Please don’t return the drawing” I was literally wailing. The children were ecstatic. “Bye then. Tomorrow 10 o clock” I said and left. I didn’t want to look back at them. I felt weird. The smiles of those tiny tots are lights that will never be extinguished in me. It personified a lot of human emotion that one normally doesn’t get to experience everyday.



The next day at 10 all of them came to the big ground and quite amazingly very neatly dressed. Piku was spearheading the team. As they all sat down I could smell a different soap on each one of them. We all formed a circle and sat and I started “once upon a time in a far far away Thus every alternate day they had a story session and a drawing session and soon Cinderella, snow white, sleeping beauty, Akbar Birbal all made their ways into their hearts. It was an eerie feeling I experienced after every encounter with the children. It’s totally ineffable. Seeing them look up to me as a lighthouse of knowledge, zest and zeal truly made me feel consummate. Each day they came, fresh to board the train to the next fairyland. I wasn’t a very good story teller but what I told them was probably beyond their dreams which caused them to listen so wondrously. With princesses finding their unicorns to knights slaying dragons, with princes reviving sleeping beauties to fairies turning pumpkins to carriages all paved their path in to their hearts and minds.




And soon 4 weeks passed….


It was time to leave for Bangalore. I was bidding farewell to all my relatives….. But I had one special guest. It was Piku. In her hand was a newspaper that was sealed on three sides with mashed rice. “This is for you” she said in a small voice. I took it appreciatively and impulsively hugged the damsel in front of me. I heard retorts but who gives a damn, I loved this girl and I was going to miss each one of the 11 of them. I left… left the city of joy but took memories. In the train I remembered the little gift I had received. I carefully removed the sealed ends and the content inside made me give a short cry of joy.

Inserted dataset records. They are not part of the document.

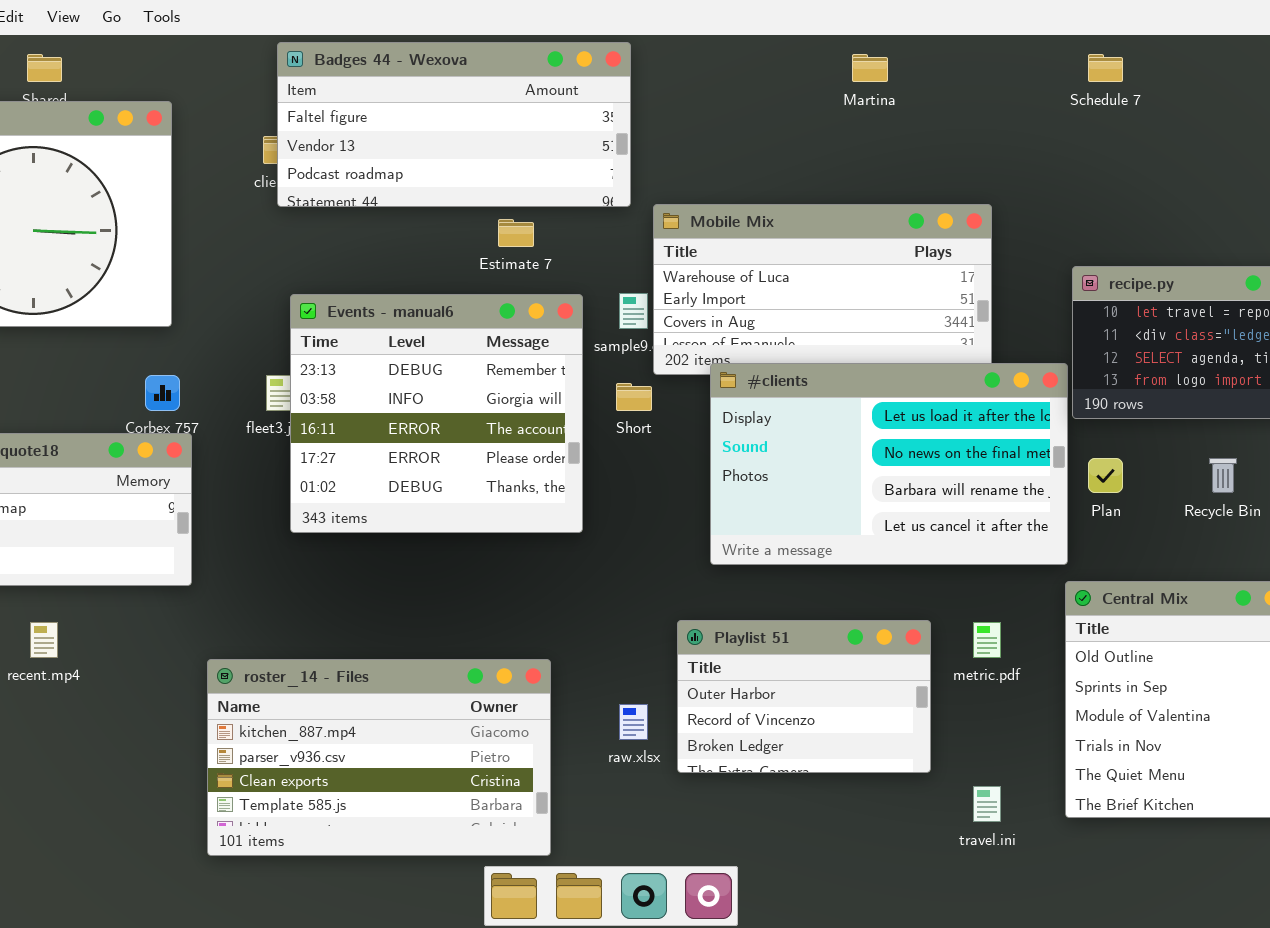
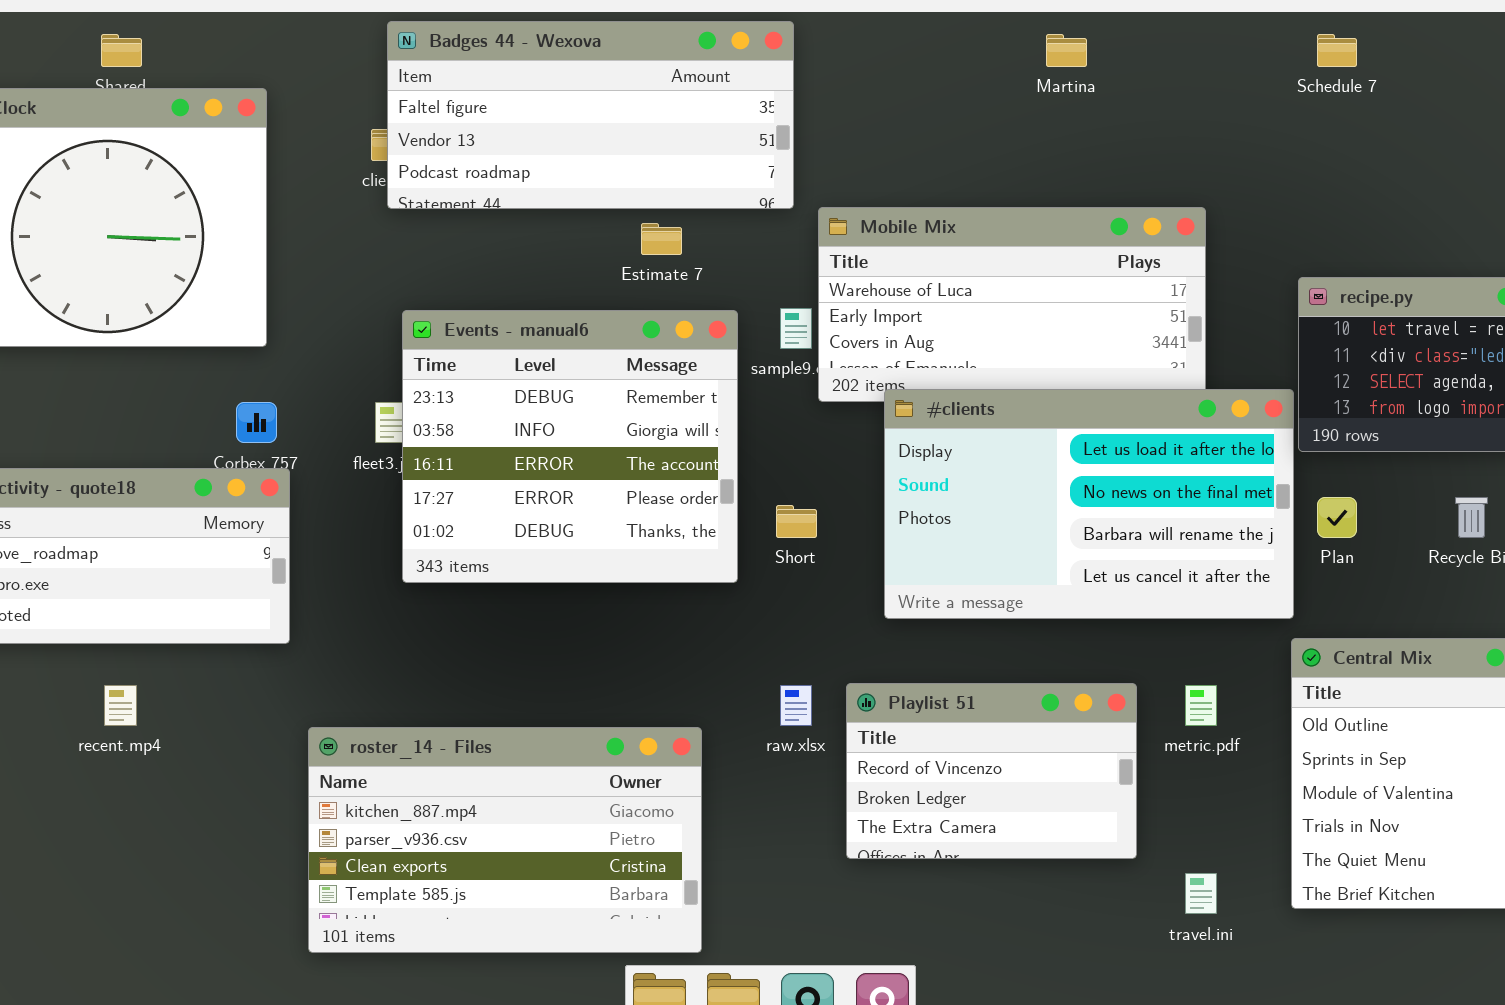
Short: [616,383,652,411] -> [776,505,817,538], moved
Playlist 51: [677,620,931,773] -> [846,683,1137,859], scrolled down 1 row
raw.xlsx: [619,704,648,740] -> [780,685,812,726], moved

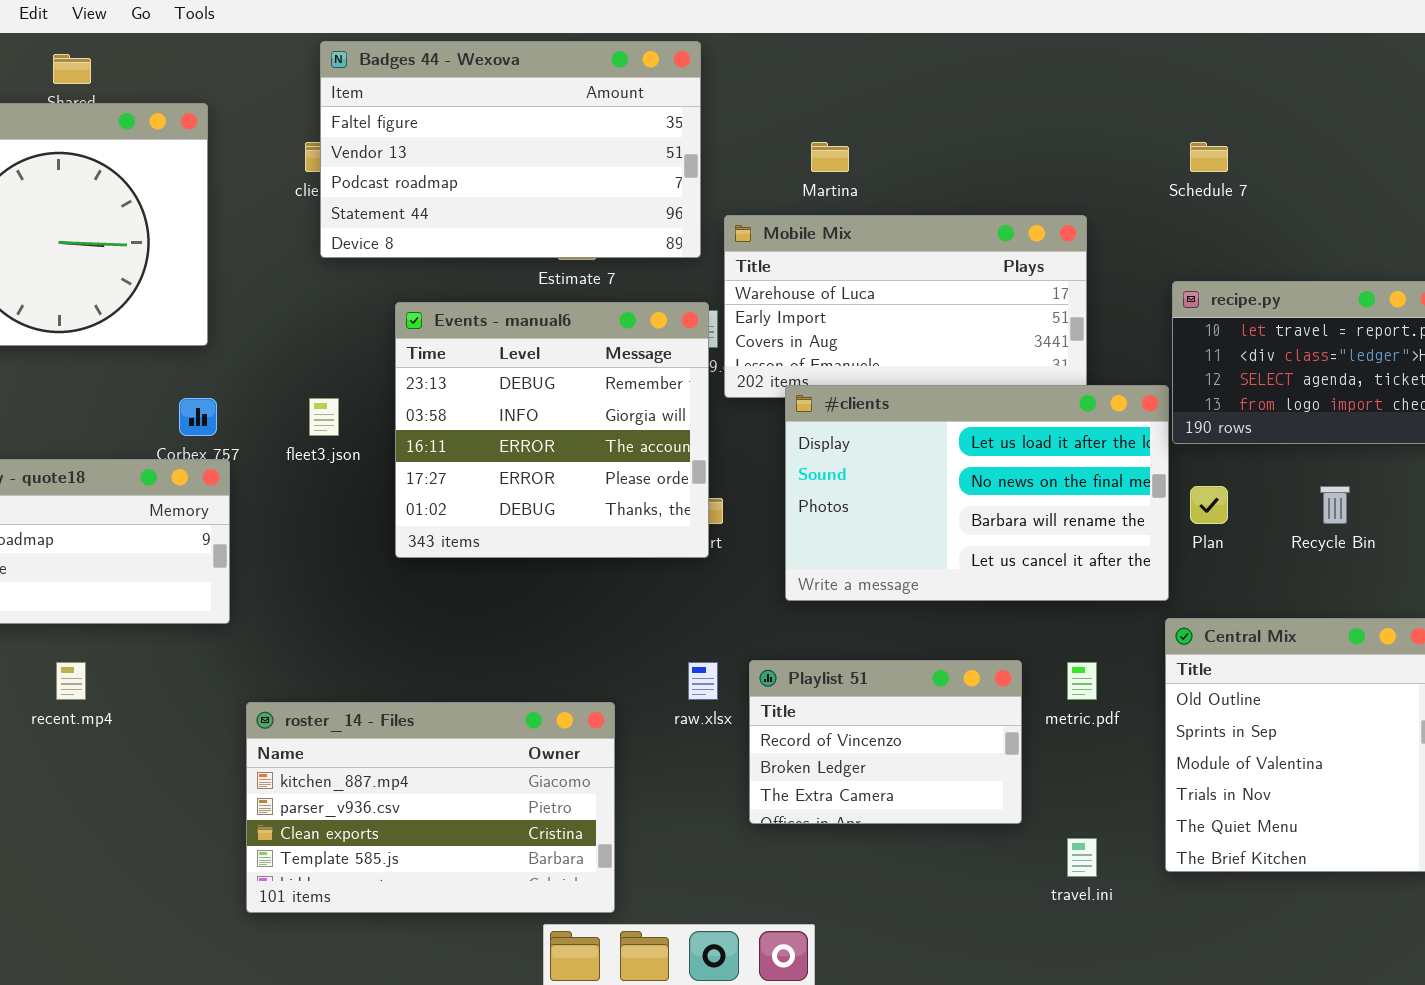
Badges 44 - Wexova: [387,21,794,209] -> [320,41,701,258], resized
Martina: [1046,34,1087,67] -> [811,142,849,172], moved
Schedule 7: [1317,34,1357,67] -> [1190,142,1228,172], moved
Events - manual6: [402,310,738,583] -> [395,302,709,558], moved

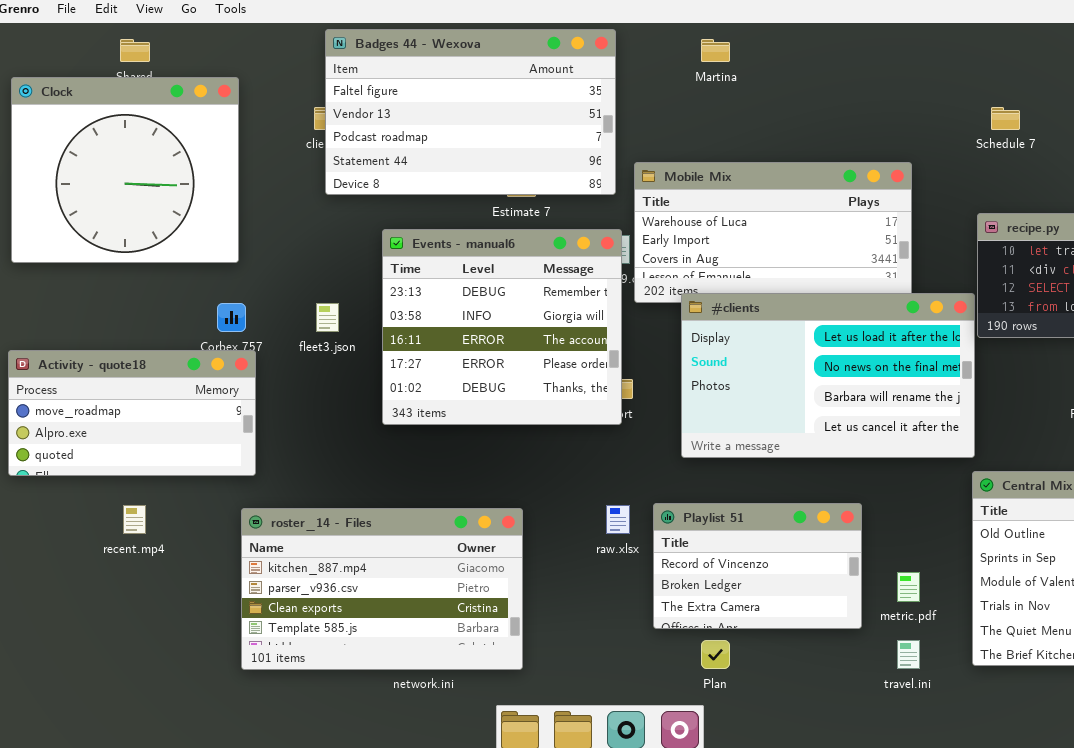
Martina: [811,142,849,172] -> [701,39,730,62], moved
Plan: [1190,486,1228,524] -> [701,640,730,669], moved
metric.pdf: [1067,662,1097,700] -> [897,572,920,602], moved
roster_14 - Files: [246,702,615,913] -> [241,508,523,670], moved

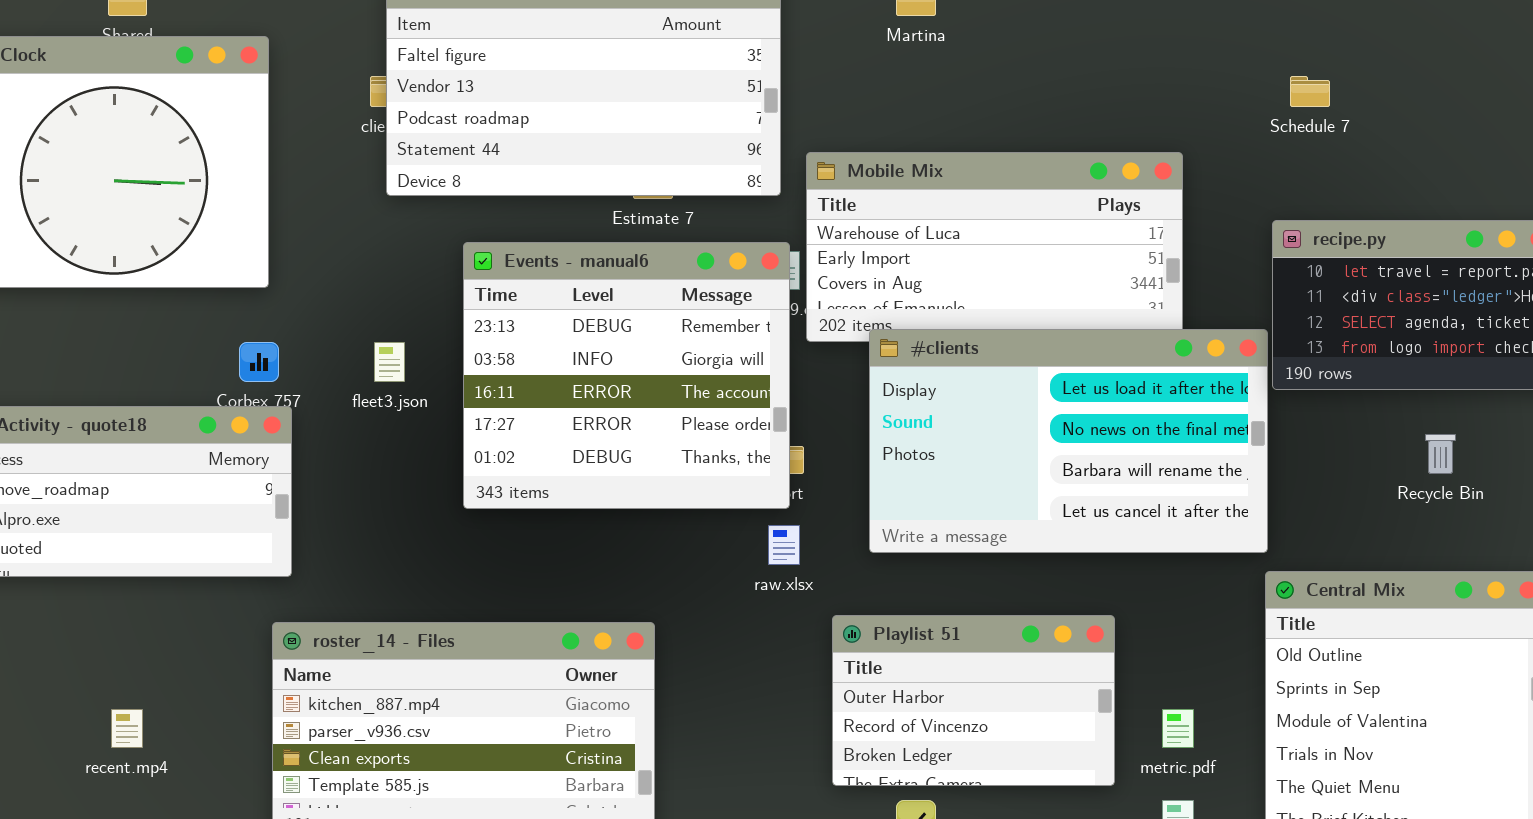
Playlist 51: [653,503,862,629] -> [832,615,1115,786], scrolled up 1 row
recent.mp4: [123,505,146,534] -> [111,709,143,748], moved
raw.xlsx: [606,505,630,534] -> [768,525,800,565], moved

Inside were 11 drawing, all the drawings had a big girl in the middle and standing next to her was a small kid holding her hand. Not to mention how perfectly they had got my plaited hair and They all stood under the sun that had eyes nose and mouth, two big brown mountains a blue stream and a disfigured house.



And quite suddenly I burst into tears. It was the tears of giving those poor kids a glimpse of what really childhood is. Who said slums are always in a state of dystopia? After all there are happy endings there too. I sat clutching the drawings wishing that this spring of joy would last a little longer in their lives.